Sangat pedih, terutama ketika Israel yang kian berkuasa, menunjukkan kekuatannya menyerang jalur Gaza sejak 7 Oktober 2023 lalu. Puluhan ribu ton bom dijatuhkan, korban meninggal pun sudah lebih dari 36.550 orang. Jerit tangis anak kecil yang terluka, kehilangan orang tua dan keluarga, kehilangan tempat tinggal, bahkan kehilangan indahnya tawa riang dengan segala hari cerah ceria tanpa asap bom, seakan sudah menjadi identitas Palestina.

 

Namun ketika tangis duka mereka kian menyayat hati masyarakat dunia, kisah jauh lebih pedih pun menyeruak ke publik. Tepatnya dengan serangan biadab pasukan Israel menggempur kampung pengungsi di distrik Tel Al-Sultan, Kota Rafah pada Ahad (26/05/2024) malam. Serangan itu bukan hanya menimbulkan kebakaran para pengungsi yang merupakan warga sipil, tapi sekaligus membakar hidup-hidup para pengungsi yang sebagian besar anak-anak dan perempuan.

 

Menteri Kesehatan Palestina mengatakan 45 orang tewas dan 249 orang lainnya terluka. Tak sedikit korban mengalami luka bakar parah dan anggota tubuh yang patah. Hal demikian pun membuat masyarakat dunia kian tak mampu meredam keprihatinannya.

 

Sebuah keprihatinan global, itulah yang menjadikan media sosial hingga saat ini dibanjiri seruan #AllEyesOnRafah.
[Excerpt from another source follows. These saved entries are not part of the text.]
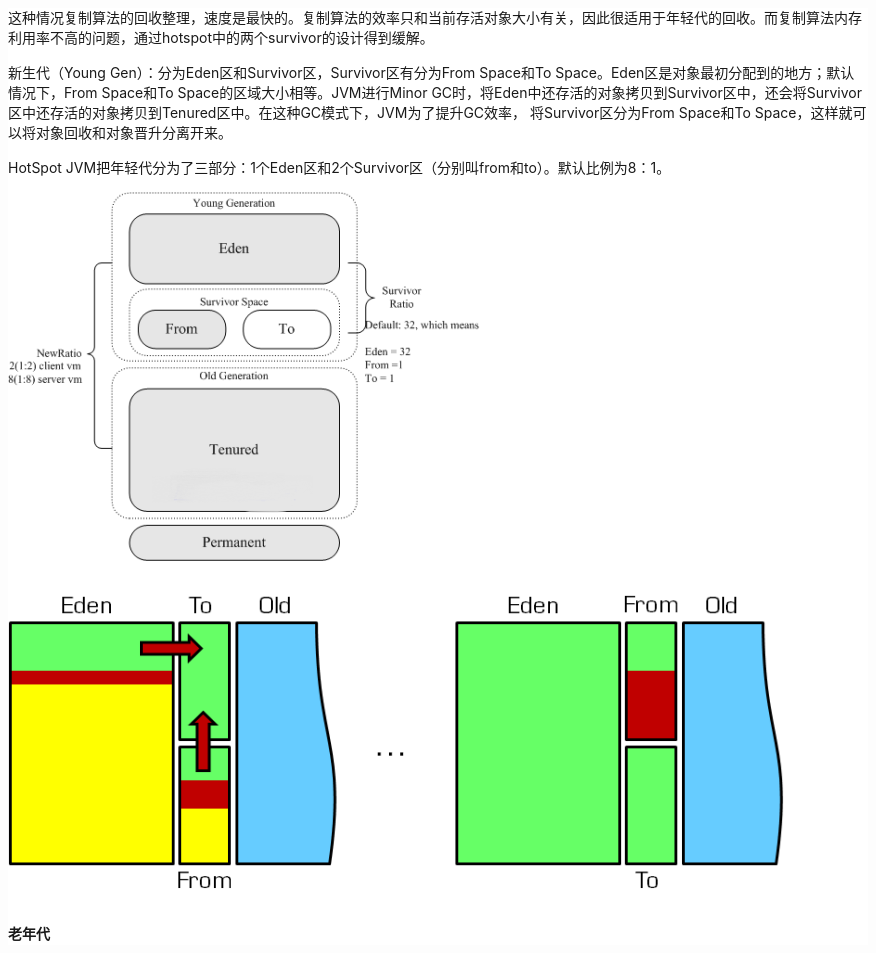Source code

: 这种情况复制算法的回收整理，速度是最快的。复制算法的效率只和当前存活对象大小有关，因此很适用于年轻代的回收。而复制算法内存利用率不高的问题，通过hotspot中的两个survivor的设计得到缓解。

新生代（Young Gen）：分为Eden区和Survivor区，Survivor区有分为From Space和To Space。Eden区是对象最初分配到的地方；默认情况下，From Space和To Space的区域大小相等。JVM进行Minor GC时，将Eden中还存活的对象拷贝到Survivor区中，还会将Survivor区中还存活的对象拷贝到Tenured区中。在这种GC模式下，JVM为了提升GC效率， 将Survivor区分为From Space和To Space，这样就可以将对象回收和对象晋升分离开来。

HotSpot JVM把年轻代分为了三部分：1个Eden区和2个Survivor区（分别叫from和to）。默认比例为8：1。





![20220512-4](../../Image/2022/220512-4.png)



![20220512-5](../../Image/2022/220512-5.png)



#### 老年代
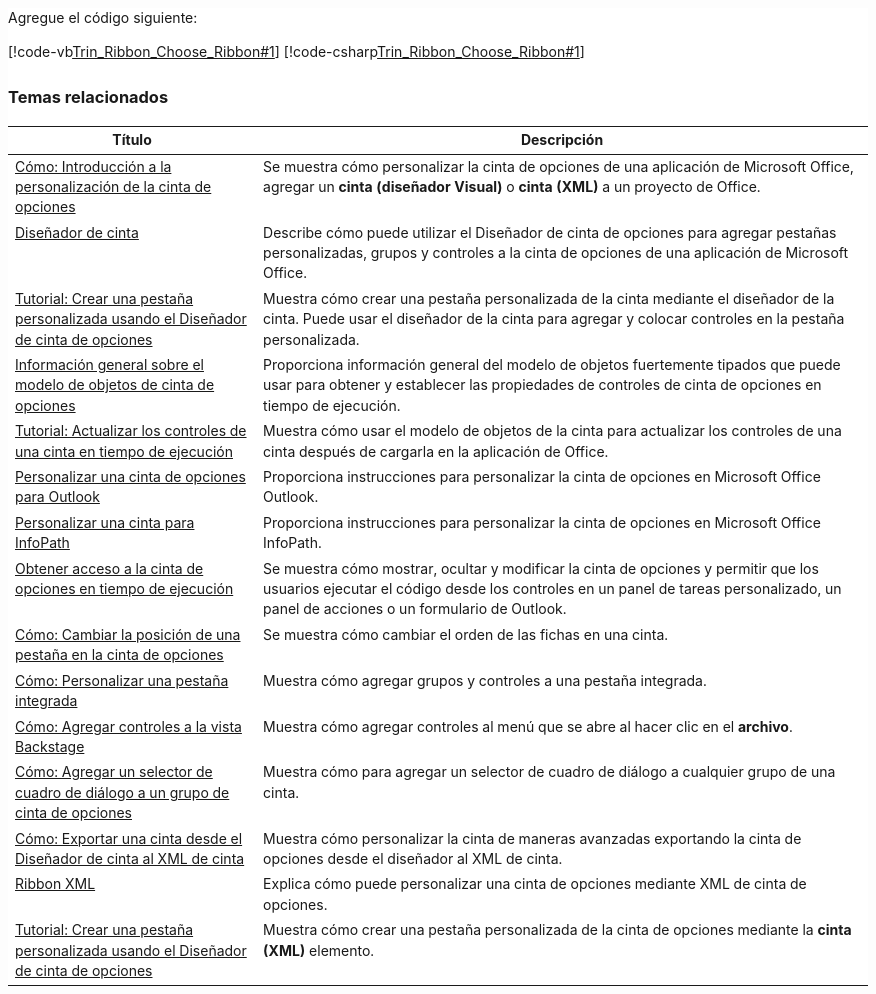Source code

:  Agregue el código siguiente:

 [!code-vb[Trin_Ribbon_Choose_Ribbon#1](../vsto/codesnippet/VisualBasic/trin_Ribbon_choose_Ribbon_4/ThisWorkbook.vb#1)]
 [!code-csharp[Trin_Ribbon_Choose_Ribbon#1](../vsto/codesnippet/CSharp/trin_Ribbon_choose_Ribbon_4/ThisWorkbook.cs#1)]

### <a name="related-topics"></a>Temas relacionados

|Título|Descripción|
|-----------|-----------------|
|[Cómo: Introducción a la personalización de la cinta de opciones](../vsto/how-to-get-started-customizing-the-ribbon.md)|Se muestra cómo personalizar la cinta de opciones de una aplicación de Microsoft Office, agregar un **cinta (diseñador Visual)** o **cinta (XML)** a un proyecto de Office.|
|[Diseñador de cinta](../vsto/ribbon-designer.md)|Describe cómo puede utilizar el Diseñador de cinta de opciones para agregar pestañas personalizadas, grupos y controles a la cinta de opciones de una aplicación de Microsoft Office.|
|[Tutorial: Crear una pestaña personalizada usando el Diseñador de cinta de opciones](../vsto/walkthrough-creating-a-custom-tab-by-using-the-ribbon-designer.md)|Muestra cómo crear una pestaña personalizada de la cinta mediante el diseñador de la cinta. Puede usar el diseñador de la cinta para agregar y colocar controles en la pestaña personalizada.|
|[Información general sobre el modelo de objetos de cinta de opciones](../vsto/ribbon-object-model-overview.md)|Proporciona información general del modelo de objetos fuertemente tipados que puede usar para obtener y establecer las propiedades de controles de cinta de opciones en tiempo de ejecución.|
|[Tutorial: Actualizar los controles de una cinta en tiempo de ejecución](../vsto/walkthrough-updating-the-controls-on-a-ribbon-at-run-time.md)|Muestra cómo usar el modelo de objetos de la cinta para actualizar los controles de una cinta después de cargarla en la aplicación de Office.|
|[Personalizar una cinta de opciones para Outlook](../vsto/customizing-a-ribbon-for-outlook.md)|Proporciona instrucciones para personalizar la cinta de opciones en Microsoft Office Outlook.|
|[Personalizar una cinta para InfoPath](../vsto/customizing-a-ribbon-for-infopath.md)|Proporciona instrucciones para personalizar la cinta de opciones en Microsoft Office InfoPath.|
|[Obtener acceso a la cinta de opciones en tiempo de ejecución](../vsto/accessing-the-ribbon-at-run-time.md)|Se muestra cómo mostrar, ocultar y modificar la cinta de opciones y permitir que los usuarios ejecutar el código desde los controles en un panel de tareas personalizado, un panel de acciones o un formulario de Outlook.|
|[Cómo: Cambiar la posición de una pestaña en la cinta de opciones](../vsto/how-to-change-the-position-of-a-tab-on-the-ribbon.md)|Se muestra cómo cambiar el orden de las fichas en una cinta.|
|[Cómo: Personalizar una pestaña integrada](../vsto/how-to-customize-a-built-in-tab.md)|Muestra cómo agregar grupos y controles a una pestaña integrada.|
|[Cómo: Agregar controles a la vista Backstage](../vsto/how-to-add-controls-to-the-backstage-view.md)|Muestra cómo agregar controles al menú que se abre al hacer clic en el **archivo**.|
|[Cómo: Agregar un selector de cuadro de diálogo a un grupo de cinta de opciones](../vsto/how-to-add-a-dialog-box-launcher-to-a-ribbon-group.md)|Muestra cómo para agregar un selector de cuadro de diálogo a cualquier grupo de una cinta.|
|[Cómo: Exportar una cinta desde el Diseñador de cinta al XML de cinta](../vsto/how-to-export-a-ribbon-from-the-ribbon-designer-to-ribbon-xml.md)|Muestra cómo personalizar la cinta de maneras avanzadas exportando la cinta de opciones desde el diseñador al XML de cinta.|
|[Ribbon XML](../vsto/ribbon-xml.md)|Explica cómo puede personalizar una cinta de opciones mediante XML de cinta de opciones.|
|[Tutorial: Crear una pestaña personalizada usando el Diseñador de cinta de opciones](../vsto/walkthrough-creating-a-custom-tab-by-using-the-ribbon-designer.md)|Muestra cómo crear una pestaña personalizada de la cinta de opciones mediante la **cinta (XML)** elemento.|

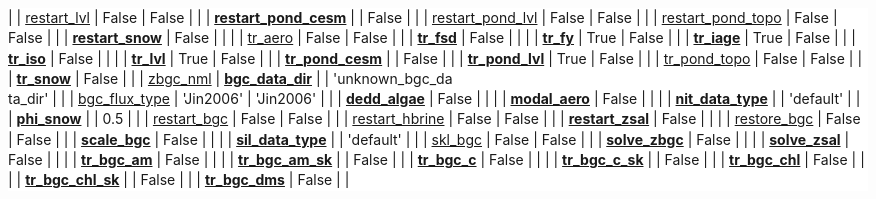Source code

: |  | [restart_lvl](https://cice-consortium-cice.readthedocs.io/en/main/search.html?q=restart_lvl) | False | False |
|  | **[restart_pond_cesm](https://cice-consortium-cice.readthedocs.io/en/main/search.html?q=restart_pond_cesm)** |  | False |
|  | [restart_pond_lvl](https://cice-consortium-cice.readthedocs.io/en/main/search.html?q=restart_pond_lvl) | False | False |
|  | [restart_pond_topo](https://cice-consortium-cice.readthedocs.io/en/main/search.html?q=restart_pond_topo) | False | False |
|  | **[restart_snow](https://cice-consortium-cice.readthedocs.io/en/main/search.html?q=restart_snow)** | False |  |
|  | [tr_aero](https://cice-consortium-cice.readthedocs.io/en/main/search.html?q=tr_aero) | False | False |
|  | **[tr_fsd](https://cice-consortium-cice.readthedocs.io/en/main/search.html?q=tr_fsd)** | False |  |
|  | **[tr_fy](https://cice-consortium-cice.readthedocs.io/en/main/search.html?q=tr_fy)** | True | False |
|  | **[tr_iage](https://cice-consortium-cice.readthedocs.io/en/main/search.html?q=tr_iage)** | True | False |
|  | **[tr_iso](https://cice-consortium-cice.readthedocs.io/en/main/search.html?q=tr_iso)** | False |  |
|  | **[tr_lvl](https://cice-consortium-cice.readthedocs.io/en/main/search.html?q=tr_lvl)** | True | False |
|  | **[tr_pond_cesm](https://cice-consortium-cice.readthedocs.io/en/main/search.html?q=tr_pond_cesm)** |  | False |
|  | **[tr_pond_lvl](https://cice-consortium-cice.readthedocs.io/en/main/search.html?q=tr_pond_lvl)** | True | False |
|  | [tr_pond_topo](https://cice-consortium-cice.readthedocs.io/en/main/search.html?q=tr_pond_topo) | False | False |
|  | **[tr_snow](https://cice-consortium-cice.readthedocs.io/en/main/search.html?q=tr_snow)** | False |  |
| [zbgc_nml](https://cice-consortium-cice.readthedocs.io/en/main/search.html?q=zbgc_nml) | **[bgc_data_dir](https://cice-consortium-cice.readthedocs.io/en/main/search.html?q=bgc_data_dir)** |  | 'unknown_bgc_da<br>ta_dir' |
|  | [bgc_flux_type](https://cice-consortium-cice.readthedocs.io/en/main/search.html?q=bgc_flux_type) | 'Jin2006' | 'Jin2006' |
|  | **[dedd_algae](https://cice-consortium-cice.readthedocs.io/en/main/search.html?q=dedd_algae)** | False |  |
|  | **[modal_aero](https://cice-consortium-cice.readthedocs.io/en/main/search.html?q=modal_aero)** | False |  |
|  | **[nit_data_type](https://cice-consortium-cice.readthedocs.io/en/main/search.html?q=nit_data_type)** |  | 'default' |
|  | **[phi_snow](https://cice-consortium-cice.readthedocs.io/en/main/search.html?q=phi_snow)** |  | 0.5 |
|  | [restart_bgc](https://cice-consortium-cice.readthedocs.io/en/main/search.html?q=restart_bgc) | False | False |
|  | [restart_hbrine](https://cice-consortium-cice.readthedocs.io/en/main/search.html?q=restart_hbrine) | False | False |
|  | **[restart_zsal](https://cice-consortium-cice.readthedocs.io/en/main/search.html?q=restart_zsal)** | False |  |
|  | [restore_bgc](https://cice-consortium-cice.readthedocs.io/en/main/search.html?q=restore_bgc) | False | False |
|  | **[scale_bgc](https://cice-consortium-cice.readthedocs.io/en/main/search.html?q=scale_bgc)** | False |  |
|  | **[sil_data_type](https://cice-consortium-cice.readthedocs.io/en/main/search.html?q=sil_data_type)** |  | 'default' |
|  | [skl_bgc](https://cice-consortium-cice.readthedocs.io/en/main/search.html?q=skl_bgc) | False | False |
|  | **[solve_zbgc](https://cice-consortium-cice.readthedocs.io/en/main/search.html?q=solve_zbgc)** | False |  |
|  | **[solve_zsal](https://cice-consortium-cice.readthedocs.io/en/main/search.html?q=solve_zsal)** | False |  |
|  | **[tr_bgc_am](https://cice-consortium-cice.readthedocs.io/en/main/search.html?q=tr_bgc_am)** | False |  |
|  | **[tr_bgc_am_sk](https://cice-consortium-cice.readthedocs.io/en/main/search.html?q=tr_bgc_am_sk)** |  | False |
|  | **[tr_bgc_c](https://cice-consortium-cice.readthedocs.io/en/main/search.html?q=tr_bgc_c)** | False |  |
|  | **[tr_bgc_c_sk](https://cice-consortium-cice.readthedocs.io/en/main/search.html?q=tr_bgc_c_sk)** |  | False |
|  | **[tr_bgc_chl](https://cice-consortium-cice.readthedocs.io/en/main/search.html?q=tr_bgc_chl)** | False |  |
|  | **[tr_bgc_chl_sk](https://cice-consortium-cice.readthedocs.io/en/main/search.html?q=tr_bgc_chl_sk)** |  | False |
|  | **[tr_bgc_dms](https://cice-consortium-cice.readthedocs.io/en/main/search.html?q=tr_bgc_dms)** | False |  |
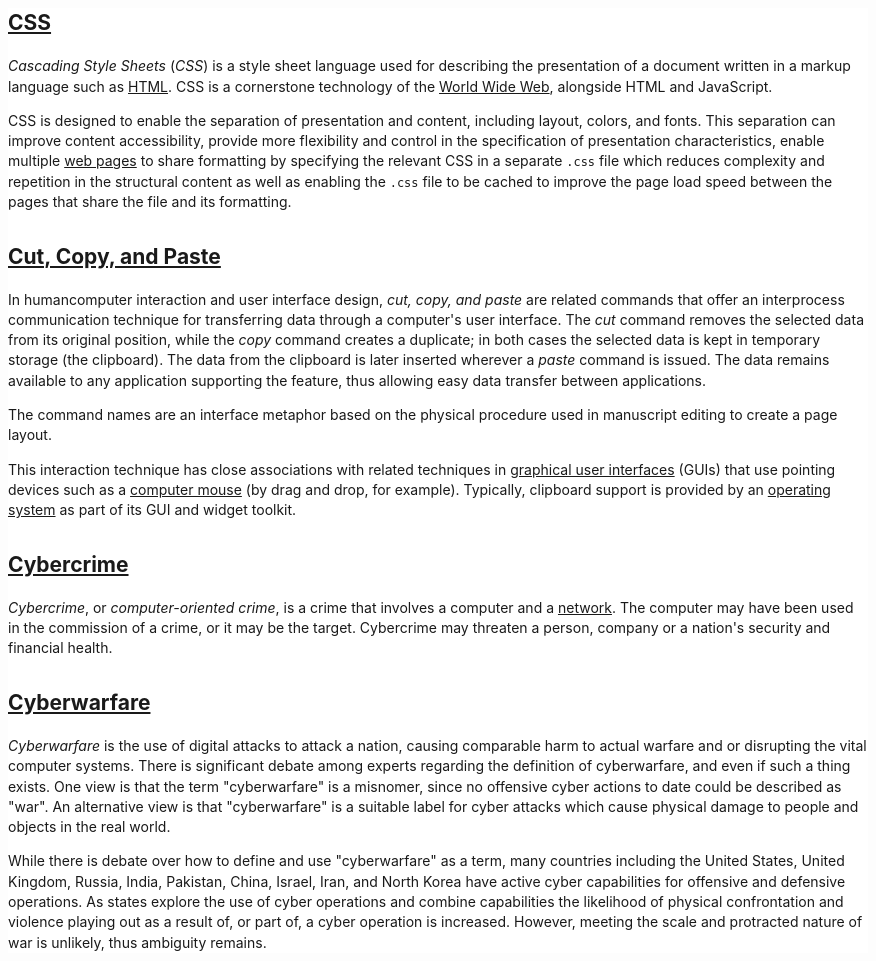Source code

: ## [CSS](https://en.wikipedia.org/wiki/CSS)
_Cascading Style Sheets_ (_CSS_) is a style sheet language used for describing the presentation of a document written in a markup language such as [HTML](#html). CSS is a cornerstone technology of the [World Wide Web](#world-wide-web), alongside HTML and JavaScript.

CSS is designed to enable the separation of presentation and content, including layout, colors, and fonts. This separation can improve content accessibility, provide more flexibility and control in the specification of presentation characteristics, enable multiple [web pages](#web-page) to share formatting by specifying the relevant CSS in a separate `.css` file which reduces complexity and repetition in the structural content as well as enabling the `.css` file to be cached to improve the page load speed between the pages that share the file and its formatting.

## [Cut, Copy, and Paste](https://en.wikipedia.org/wiki/Cut,_copy,_and_paste)
In humancomputer interaction and user interface design, _cut, copy, and paste_ are related commands that offer an interprocess communication technique for transferring data through a computer's user interface. The _cut_ command removes the selected data from its original position, while the _copy_ command creates a duplicate; in both cases the selected data is kept in temporary storage (the clipboard). The data from the clipboard is later inserted wherever a _paste_ command is issued. The data remains available to any application supporting the feature, thus allowing easy data transfer between applications.

The command names are an interface metaphor based on the physical procedure used in manuscript editing to create a page layout.

This interaction technique has close associations with related techniques in [graphical user interfaces](#graphical-user-interface) (GUIs) that use pointing devices such as a [computer mouse](#computer-mouse) (by drag and drop, for example). Typically, clipboard support is provided by an [operating system](#operating-system) as part of its GUI and widget toolkit.

## [Cybercrime](https://en.wikipedia.org/wiki/Cybercrime)
_Cybercrime_, or _computer-oriented crime_, is a crime that involves a computer and a [network](#computer-network). The computer may have been used in the commission of a crime, or it may be the target. Cybercrime may threaten a person, company or a nation's security and financial health.

## [Cyberwarfare](https://en.wikipedia.org/wiki/Cyberwarfare)
_Cyberwarfare_ is the use of digital attacks to attack a nation, causing comparable harm to actual warfare and or disrupting the vital computer systems. There is significant debate among experts regarding the definition of cyberwarfare, and even if such a thing exists. One view is that the term "cyberwarfare" is a misnomer, since no offensive cyber actions to date could be described as "war". An alternative view is that "cyberwarfare" is a suitable label for cyber attacks which cause physical damage to people and objects in the real world.

While there is debate over how to define and use "cyberwarfare" as a term, many countries including the United States, United Kingdom, Russia, India, Pakistan, China, Israel, Iran, and North Korea have active cyber capabilities for offensive and defensive operations. As states explore the use of cyber operations and combine capabilities the likelihood of physical confrontation and violence playing out as a result of, or part of, a cyber operation is increased. However, meeting the scale and protracted nature of war is unlikely, thus ambiguity remains.
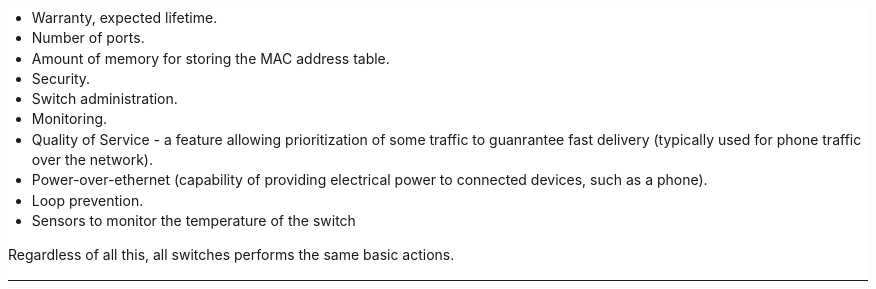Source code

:  * Warranty, expected lifetime.
 * Number of ports.
 * Amount of memory for storing the MAC address table.
 * Security.
 * Switch administration.
 * Monitoring.
 * Quality of Service - a feature allowing prioritization of some 
   traffic to guanrantee fast delivery (typically used for phone traffic over
   the network).
 * Power-over-ethernet (capability of providing electrical power to connected
   devices, such as a phone).
 * Loop prevention.
 * Sensors to monitor the temperature of the switch

Regardless of all this, all switches performs the same basic actions. 


-------------

[^1]: By Geek2003, CC BY-SA 3.0, https://commons.wikimedia.org/w/index.php?curid=18446352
Sebuah solidaritas dunia akan pertanyaan besar, dimanakah humanisme dan perikemanusiaan berada?

 

Palestina bukan sebatas kisah nyata bagaimana manusia bertahan di tengah kelaparan serta keterasingan dari segala kemajuan dunia seperti listrik, tempat tinggal, dan sebagainya. Namun juga kisah kuatnya semangat bertahan untuk tetap hidup di tengah duka kehilangan para orang terkasih yang terus terjadi dan bertambah setiap hari.

 

Ketika kita membaca sejarah secara utuh, maka kita pun akan bermuara pada kesimpulan bahwa luka tak henti di tanah Palestina bukanlah konflik dua pihak, melainkan sebuah spirit resiliensi untuk berjuang dan bertahan atas tanah mereka dari hadirnya ‘para pendatang’ yang dilegalkan hadir dan berkuasa atas tanah kelahiran mereka.

 

Aksi brutal penuh penindasan atas hak asasi manusia pun tak terelakkan sebagai luka dunia. Dan luka itu masih terus menjadi kisah, entah berapa lama, di sebuah tanah yang menjadi tempat bersejarah peristiwa Isra’ Mi’raj Nabi Muhammad SAW.

 

“Janganlah kamu bersikap lemah, dan janganlah (pula) kamu bersedih hati, padahal kamulah orang-orang yang paling tinggi (derajatnya), jika kamu orang-orang yang beriman.”

 

*) Lia Istifhama, Wakil Sekretaris MUI Jatim.